EXERCISE BRIEF = Please report each line of the data below that contains "huruf".

RECORDS SHOWN =

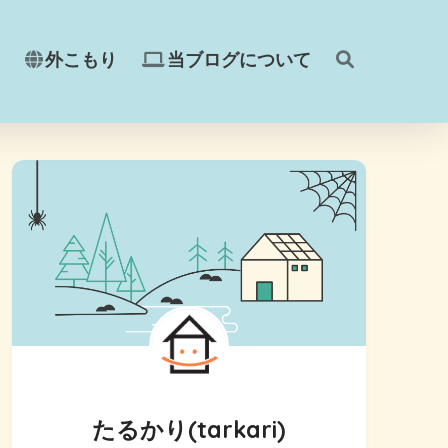
外こもり
当ブログについて
たるかり(tarkari)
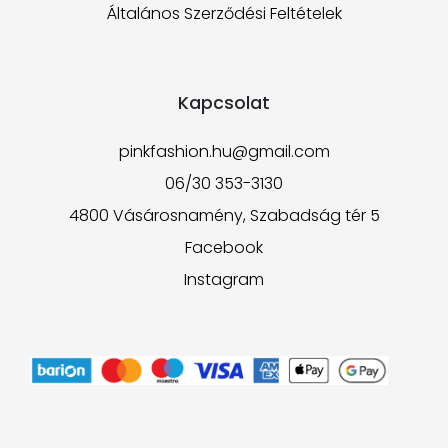
Általános Szerződési Feltételek
Kapcsolat
pinkfashion.hu@gmail.com
06/30 353-3130
4800 Vásárosnamény, Szabadság tér 5
Facebook
Instagram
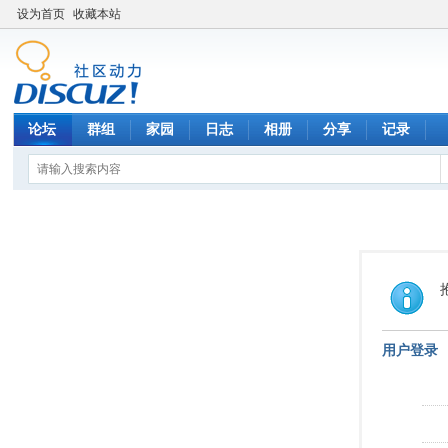
设为首页
收藏本站
论坛
群组
家园
日志
相册
分享
记录
用户登录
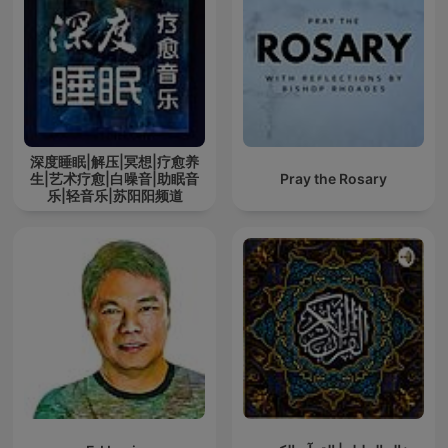
深度睡眠|解压|冥想|疗愈养
生|艺术疗愈|白噪音|助眠音
Pray the Rosary
乐|轻音乐|苏阳阳频道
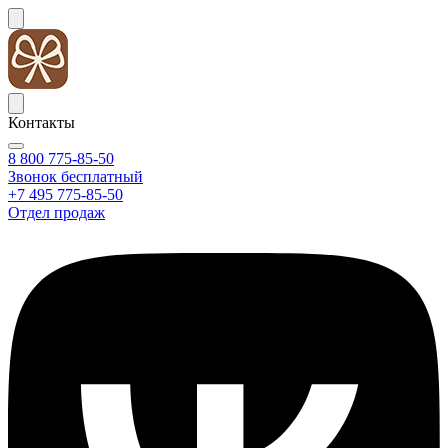
Контакты
8 800 775-85-50
Звонок бесплатный
+7 495 775-85-50
Отдел продаж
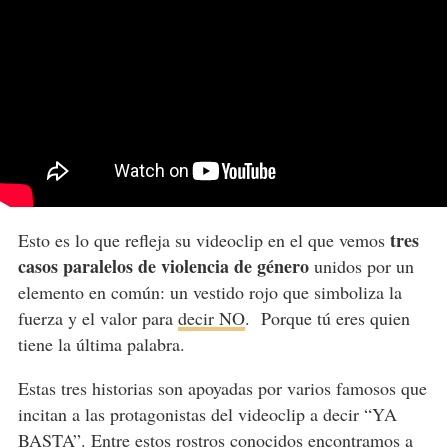
tres
Esto es lo que refleja su videoclip en el que vemos
casos paralelos de violencia de género
unidos por un
elemento en común: un vestido rojo que simboliza la
fuerza y el valor para
decir NO
.
Porque tú eres quien
tiene la última palabra.
Estas tres historias son apoyadas por varios famosos que
incitan a las protagonistas del videoclip a decir “YA
BASTA”. Entre estos rostros conocidos encontramos a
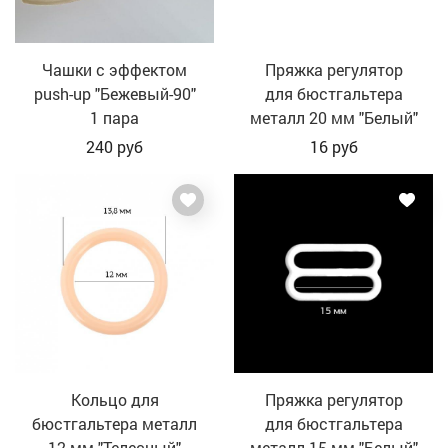
Чашки с эффектом
Пряжка регулятор
push-up "Бежевый-90"
для бюстгальтера
1 пара
металл 20 мм "Белый"
240
руб
16
руб
Кольцо для
Пряжка регулятор
бюстгальтера металл
для бюстгальтера
12 мм "Телесный"
металл 15 мм "Белый"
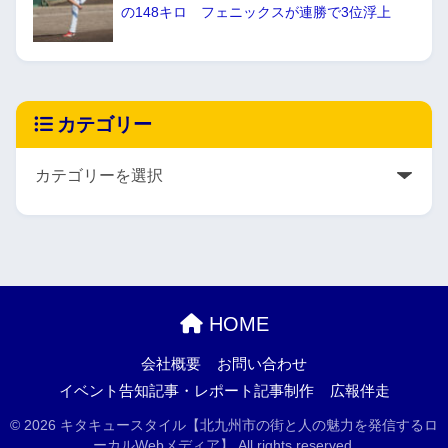
の148キロ フェニックスが連勝で3位浮上
カテゴリー
HOME
会社概要
お問い合わせ
イベント告知記事・レポート記事制作
広報伴走
© 2026 キタキュースタイル【北九州市の街と人の魅力を発信するロ
ーカルWebメディア】 All rights reserved.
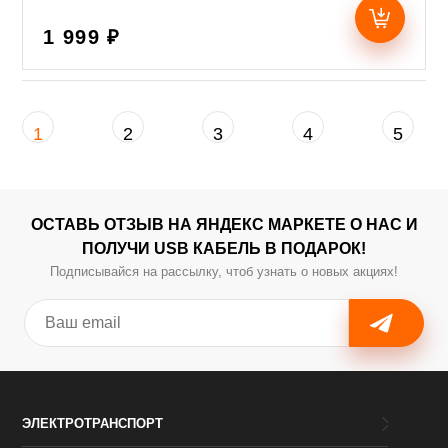
1 999 ₽
1
2
3
4
5
ОСТАВЬ ОТЗЫВ НА ЯНДЕКС МАРКЕТЕ О НАС И
ПОЛУЧИ USB КАБЕЛЬ В ПОДАРОК!
Подписывайся на рассылку, чтоб узнать о новых акциях!
ЭЛЕКТРОТРАНСПОРТ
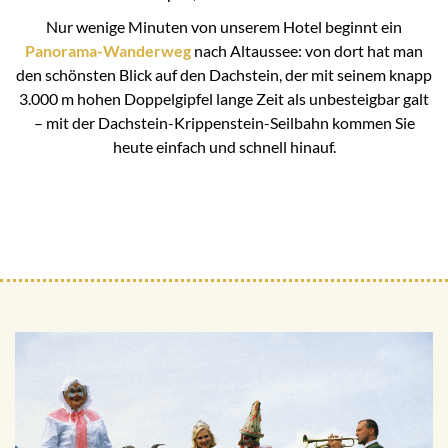
Nur wenige Minuten von unserem Hotel beginnt ein
Panorama-Wanderweg
nach Altaussee: von dort hat man
den schönsten Blick auf den Dachstein, der mit seinem knapp
3.000 m hohen Doppelgipfel lange Zeit als unbesteigbar galt
– mit der Dachstein-Krippenstein-Seilbahn kommen Sie
heute einfach und schnell hinauf.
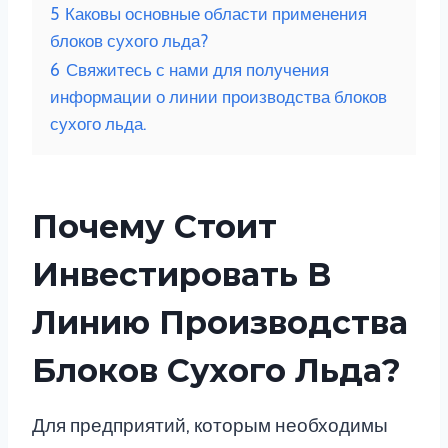
5
Каковы основные области применения
блоков сухого льда?
6
Свяжитесь с нами для получения
информации о линии производства блоков
сухого льда.
Почему Стоит
Инвестировать В
Линию Производства
Блоков Сухого Льда?
Для предприятий, которым необходимы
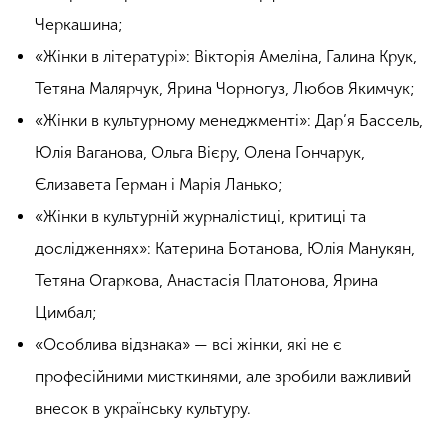
Черкашина;
«Жінки в літературі»: Вікторія Амеліна, Галина Крук,
Тетяна Малярчук, Ярина Чорногуз, Любов Якимчук;
«Жінки в культурному менеджменті»: Дар’я Бассель,
Юлія Ваганова, Ольга Вієру, Олена Гончарук,
Єлизавета Герман і Марія Ланько;
«Жінки в культурній журналістиці, критиці та
дослідженнях»: Катерина Ботанова, Юлія Манукян,
Тетяна Огаркова, Анастасія Платонова, Ярина
Цимбал;
«Особлива відзнака» — всі жінки, які не є
професійними мисткинями, але зробили важливий
внесок в українську культуру.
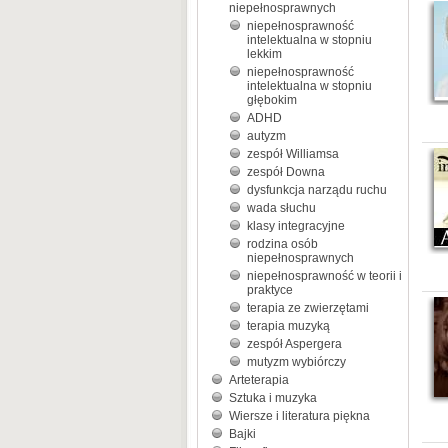
niepełnosprawnych
niepełnosprawność
intelektualna w stopniu
lekkim
niepełnosprawność
intelektualna w stopniu
głębokim
ADHD
autyzm
zespół Williamsa
zespół Downa
dysfunkcja narządu ruchu
wada słuchu
klasy integracyjne
rodzina osób
niepełnosprawnych
niepełnosprawność w teorii i
praktyce
terapia ze zwierzętami
terapia muzyką
zespół Aspergera
mutyzm wybiórczy
Arteterapia
Sztuka i muzyka
Wiersze i literatura piękna
Bajki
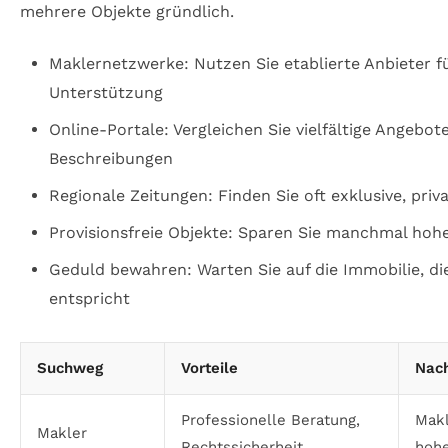
mehrere Objekte gründlich.
Maklernetzwerke: Nutzen Sie etablierte Anbieter fü
Unterstützung
Online-Portale: Vergleichen Sie vielfältige Angebote
Beschreibungen
Regionale Zeitungen: Finden Sie oft exklusive, pri
Provisionsfreie Objekte: Sparen Sie manchmal ho
Geduld bewahren: Warten Sie auf die Immobilie, die
entspricht
Suchweg
Vorteile
Nach
Professionelle Beratung,
Makl
Makler
Rechtssicherheit
hoh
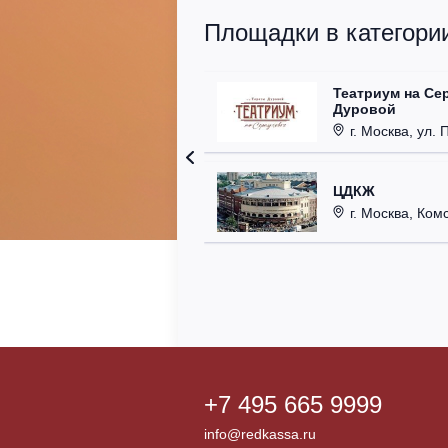
Площадки в категории
Театриум на Се
Дуровой
г. Москва, ул. 
ЦДКЖ
г. Москва, Комс
+7 495 665 9999
info@redkassa.ru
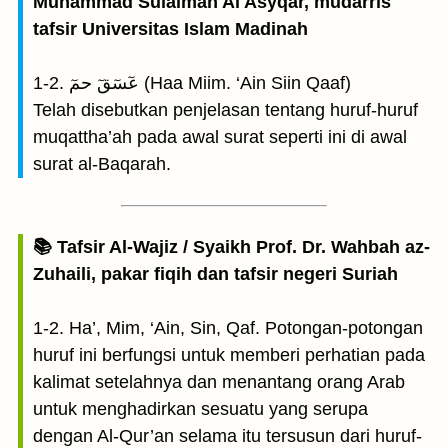
Muhammad Sulaiman Al Asyqar, mudarris
tafsir Universitas Islam Madinah
1-2. عٓسٓقٓ حمٓ (Haa Miim. ‘Ain Siin Qaaf)
Telah disebutkan penjelasan tentang huruf-huruf
muqattha’ah pada awal surat seperti ini di awal
surat al-Baqarah.
📚 Tafsir Al-Wajiz / Syaikh Prof. Dr. Wahbah az-
Zuhaili, pakar fiqih dan tafsir negeri Suriah
1-2. Ha’, Mim, ‘Ain, Sin, Qaf. Potongan-potongan
huruf ini berfungsi untuk memberi perhatian pada
kalimat setelahnya dan menantang orang Arab
untuk menghadirkan sesuatu yang serupa
dengan Al-Qur’an selama itu tersusun dari huruf-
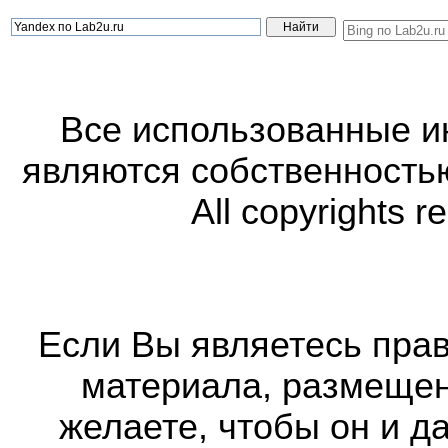
Все использованные 
являются собственность
All copyrights r
Если Вы являетесь прав
материала, размещенн
желаете, чтобы он и д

TASK OUTPUT =
Telah disebutkan penjelasan tentang huruf-huruf
huruf ini berfungsi untuk memberi perhatian pada
dengan Al-Qur’an selama itu tersusun dari huruf-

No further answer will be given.